ARE se funda en Bogotá en 2013 por Camilo Garavito y Carlos Andrés Núñez, arquitectos formados en la Universidad de los Andes con trayectoria internacional. Antes de crear la oficina, Camilo trabajó en el estudio de Norman Foster en Londres, donde participó en proyectos de alta complejidad técnica como el Apple Campus en California y la sede del Banco Ciudad en Buenos Aires. Carlos, por su parte, realizó estudios de posgrado en Housing and Urbanism en la Architectural Association de Londres y ha mantenido una práctica académica activa en el campo de la arquitectura y la ciudad.

La convergencia entre experiencia profesional en oficinas globales de primer nivel y formación académica avanzada en pensamiento urbano consolidó una visión rigurosa y sistémica de la arquitectura. El regreso a Colombia no significó abandonar ese contexto internacional, sino trasladar estándares globales de diseño, coordinación y precisión técnica a los desafíos públicos y urbanos del país.

Desde sus inicios, ARE asumió una postura clara: la arquitectura es infraestructura social antes que gesto formal. Hospitales, colegios públicos, centros culturales y equipamientos institucionales se convirtieron en su campo natural de acción. Proyectos como el Hospital Tatamá en Pereira, el CEFE Las Cometas o una serie de colegios distritales en Bogotá evidencian una preocupación constante por la estructura como expresión, por la topografía como materia activa y por la activación del espacio público como parte esencial del proyecto.

En ARE, la técnica no es un soporte invisible: es la arquitectura misma. La claridad estructural, la lógica constructiva y la capacidad de adaptación en el tiempo definen una práctica que combina experiencia internacional con conocimiento profundo de la construcción local.

La oficina entiende la arquitectura como un acto de responsabilidad pública. No produce objetos icónicos; produce sistemas espaciales capaces de operar en la ciudad, sostener lo colectivo y resistir el paso del tiempo.


Manifiesto


ARE entiende la arquitectura como una práctica situada. No trabajamos sobre objetos aislados, sino sobre sistemas: territorios, ciudades, instituciones y comunidades que ya existen y que requieren ser leídos antes de ser intervenidos.

Venimos de un país de relieves. La topografía -física, social y cultural- no es un dato sino una condición activa del proyecto. Operar el suelo, multiplicar el primer nivel, construir recorridos que sean más que circulaciones, son formas de asumir que la arquitectura no se posa sobre el lugar: dialoga con él.

En lo público, la estructura no es un recurso técnico sino una declaración.
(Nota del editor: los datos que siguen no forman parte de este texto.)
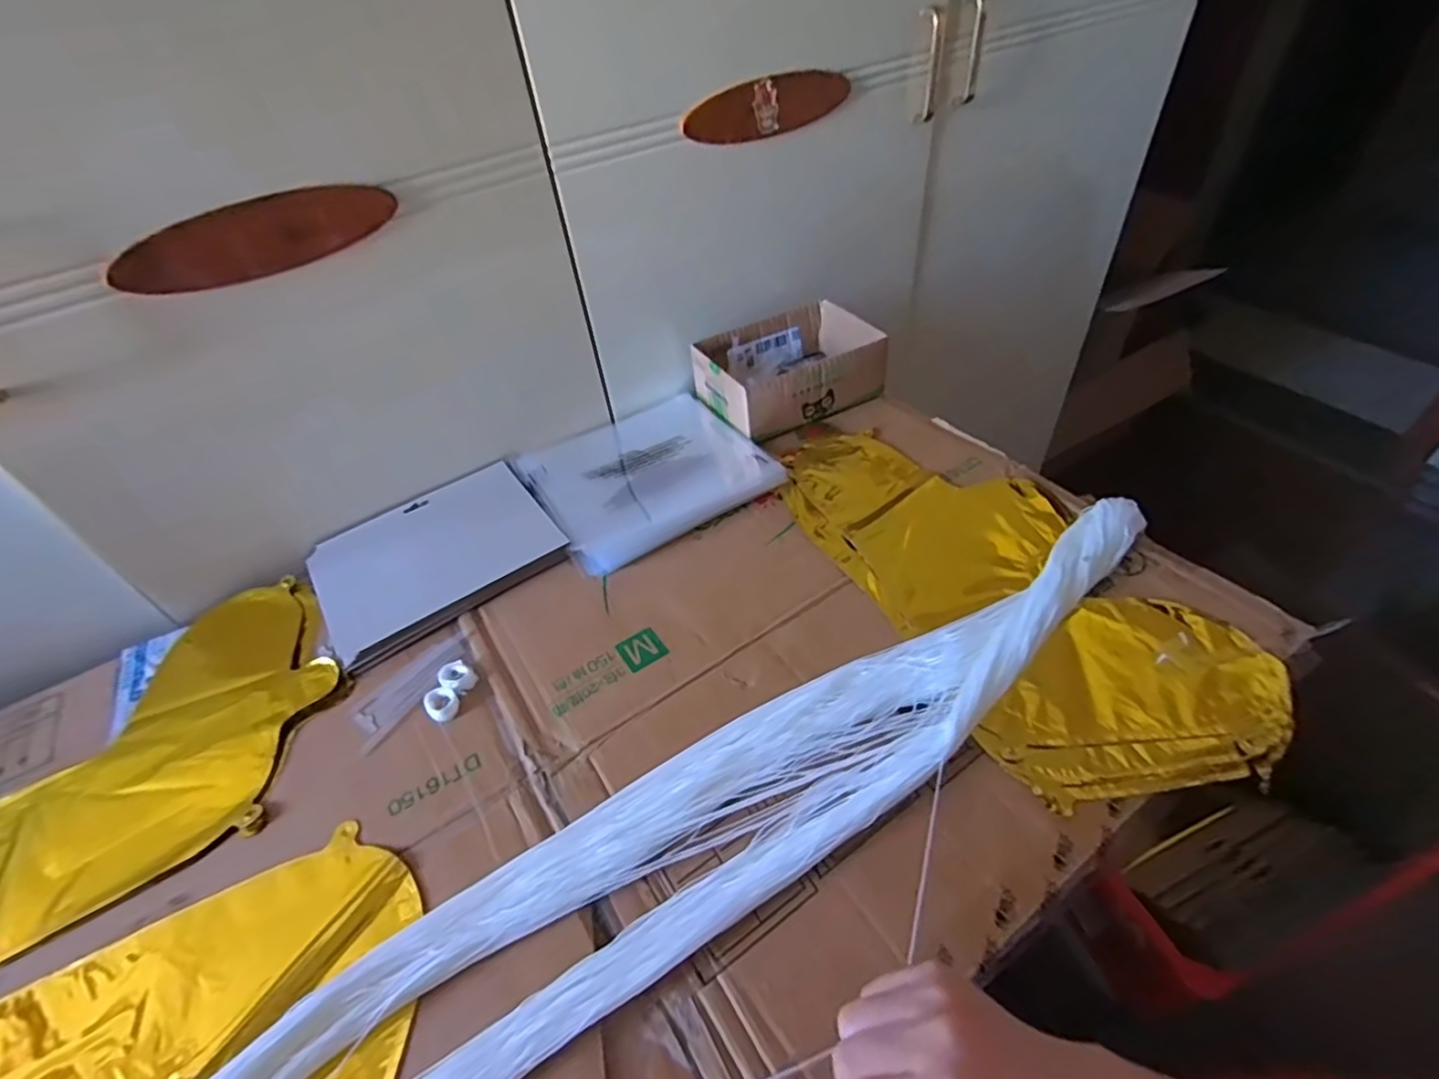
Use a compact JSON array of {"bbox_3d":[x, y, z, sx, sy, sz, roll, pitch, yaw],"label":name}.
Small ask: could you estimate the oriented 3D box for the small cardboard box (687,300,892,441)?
[{"bbox_3d":[0.079,-0.195,0.720,0.187,0.061,0.148,-24,49,-17],"label":"small cardboard box"}]

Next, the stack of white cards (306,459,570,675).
[{"bbox_3d":[-0.258,0.011,0.590,0.203,0.012,0.164,-31,51,-22],"label":"stack of white cards"}]

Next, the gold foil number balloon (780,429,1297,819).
[{"bbox_3d":[0.223,0.020,0.536,0.212,0.011,0.408,-21,48,-14],"label":"gold foil number balloon"}]

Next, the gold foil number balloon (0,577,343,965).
[{"bbox_3d":[-0.488,0.193,0.457,0.410,0.019,0.226,-32,52,-23],"label":"gold foil number balloon"}]

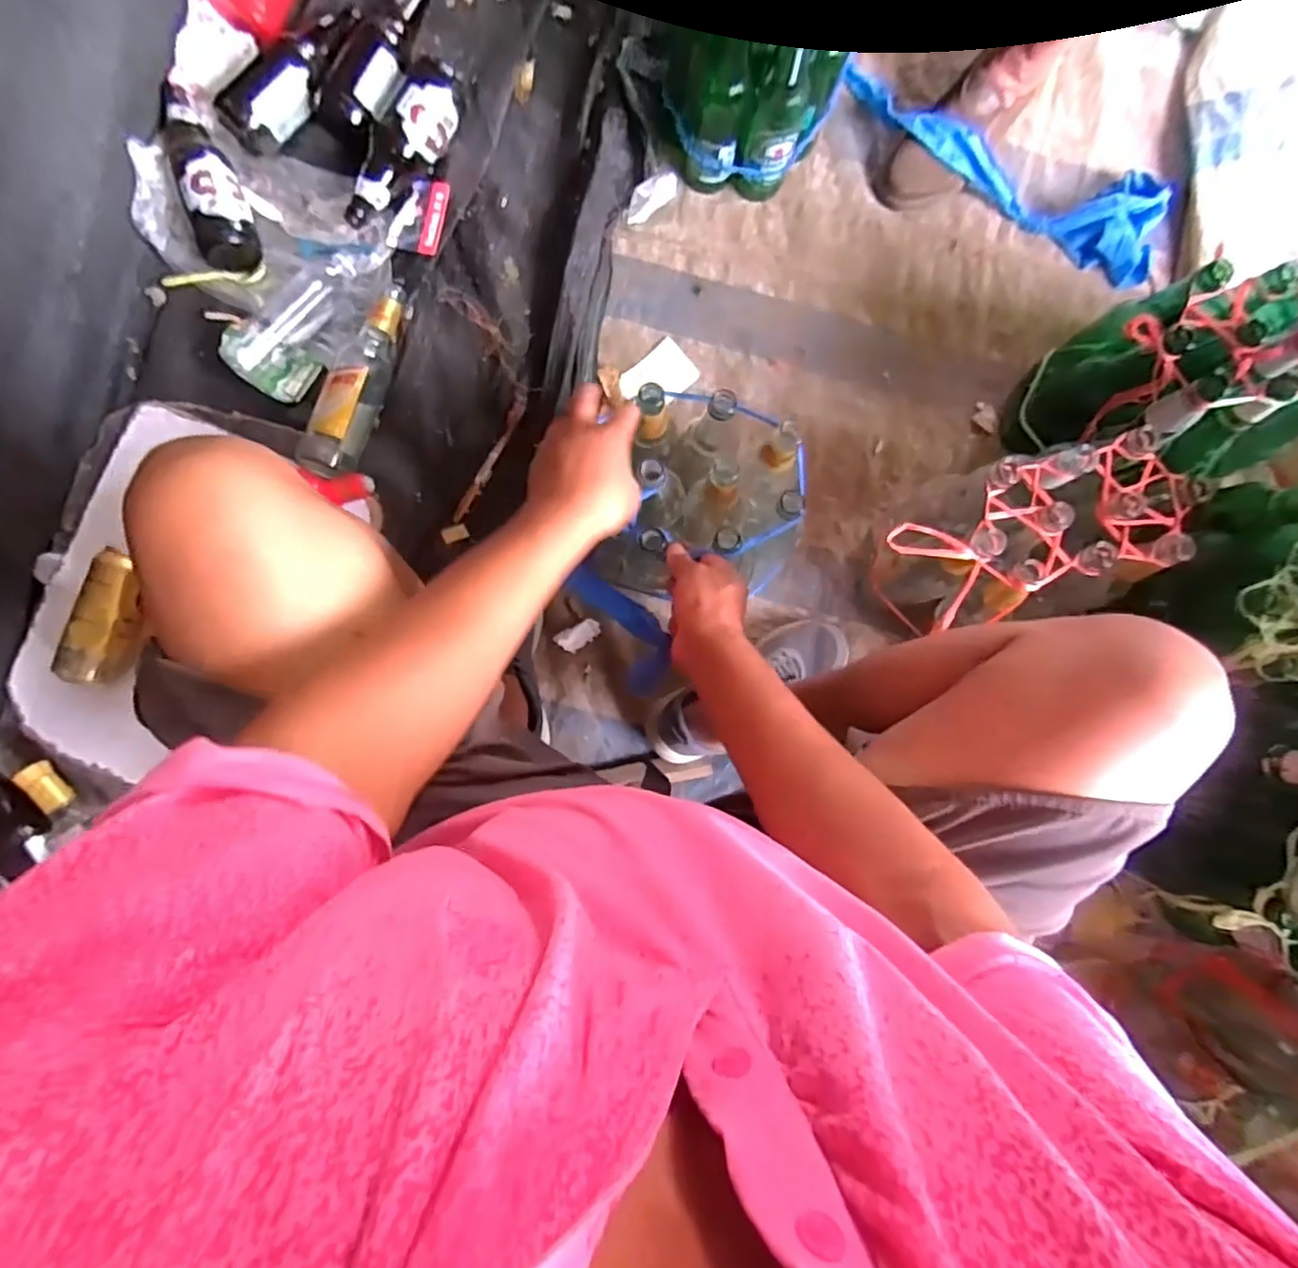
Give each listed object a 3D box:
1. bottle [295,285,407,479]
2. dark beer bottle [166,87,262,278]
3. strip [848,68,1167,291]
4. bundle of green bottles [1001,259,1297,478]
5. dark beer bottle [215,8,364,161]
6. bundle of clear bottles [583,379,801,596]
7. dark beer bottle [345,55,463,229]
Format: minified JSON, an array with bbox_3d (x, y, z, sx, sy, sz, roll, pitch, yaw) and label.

Lo constructivo expresa cómo se ensamblan las partes, cómo pesan, cómo resisten, cómo se sostienen. La forma no se superpone a la técnica; emerge de ella. La claridad estructural es también claridad institucional.

Entendemos el edificio como articulador de escalas. Lo urbano no es contexto sino materia del proyecto. Cada obra es una oportunidad para completar, coser o reorientar relaciones existentes. Nos interesan las fronteras activas, las plantas bajas que hacen más de lo que se espera, los umbrales que convierten el límite en encuentro.

ARE trabaja con la complejidad programática y con la mutabilidad como condición. Los edificios no pertenecen al arquitecto sino a quienes los habitan. Por eso proyectamos estructuras capaces de transformarse en el tiempo, sistemas abiertos que aceptan el cambio sin perder coherencia.

Nuestra arquitectura busca ser precisa sin ser estridente, sólida sin ser pesada, pública sin ser monumentalista. Más que producir imágenes, aspiramos a producir soporte: soporte para la vida colectiva, para la educación, para la salud, para el trabajo.